Moving to Portugal was facilitated by my Portuguese husband, who speaks fluent English and enjoys research. He is also an incredibly helpful person in general, as are his family, which makes for an easier transition. I wasn’t trying to translate everything myself or endlessly search for information about moving here. Before visiting Portugal in 2011, I did my own research into the culture, ways of life, some politics, and the economy. It’s something I do before visiting any country for the first time, because I like a more immersive experience, and to use hospitality networks. That particular approach helped towards knowing what it would be like to live here, but learning Portuguese is far more important now than it was then.

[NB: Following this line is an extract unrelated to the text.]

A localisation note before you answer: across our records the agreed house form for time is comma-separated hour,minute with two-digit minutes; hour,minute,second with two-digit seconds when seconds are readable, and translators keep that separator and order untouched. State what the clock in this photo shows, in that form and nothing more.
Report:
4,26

In my opinion, an expatriation experience has a lot more to do with circumstances than with the country itself. Of the four expat moves I’ve done, Portugal has probably been the easiest and least stressful. Starting from scratch is tough – even in my own country – but my move to Portugal was far from that. From the beginning of the process, I was already well-supported and it was relatively straightforward. I moved from a city to a city, not a city to a village or vice versa. I didn’t ship anything. I only moved myself, and chose to re-home my pet in Toronto. Moving here would’ve been a different story if I had dependents. Expat life is not for everyone. Some people have this expectation that a life established in one country exports to the new country intact and entirely, but often this is not the case — there can be compatibility issues. Academic degrees and credentials may not be accepted, work experience may not count, credit history isn’t recognized, even driver’s licenses may not get converted. Lack of a credit history affects the ability to secure housing, set up utilities, pay for services, fund big-ticket items. Many of these problems can be discovered early through research, to lessen the shock or make adjustments before the move. But sometimes there is no way around it: you have to be prepared to adapt, problem-solve, or in some areas of life start over completely. Being an expat without citizenship is to be in a vulnerable position, it can be expensive (especially at the beginning), and we must accept this instability as part of expat life and acknowledge the risks as well as the rewards.
Every expat knows that expat life comes with some hilarious anecdotes and funny experiences. Care to share one with us?
I went to a tapas bar in December that had washroom doors labelled with the initials of H and M. In English, M on a door stands for men, but in Portuguese M is mulher/woman, which means if you’re an English woman you may automatically push through the other door without looking, or if you’re an English man you’ll realize too late and then proceed to back out speedily into a hand dryer. The potential for embarrassment is heightened by the doors positioned right next to each other, with the M door first, and maximum exposure to the rest of the tapas bar. Throw in a few drinks, more native English speakers, and it gets more entertaining. Thankfully I visited the WC early, before I had too much sangria. Even then, it took me a very long moment of staring at the doors before making a decision. The tapas bar may want to switch to graphics.
Which three tips would you like to give future expats before they embark on their new life in Portugal?
My 3 tips are good for anywhere:
- Keep an open mind.
- Be patient.
- Find a local who can help you, especially if you don’t speak the language.
How is the expat community in Portugal? Did you have a hard time finding like-minded people or fellow expats?
It’s very easy to find expat communities to join here; I imagine it’s tougher in rural Portugal. As meeting other expats has not been a major priority in the past four months, so far I’ve only attended one meetup each for three different organized groups, all with rather different demographics. I’ve met up with individual expats as well.
How would you summarize your expat life in Portugal in a single, catchy sentence?
I’m reinventing myself (again), slowing down, and enjoying life one Portuguese coffee at a time.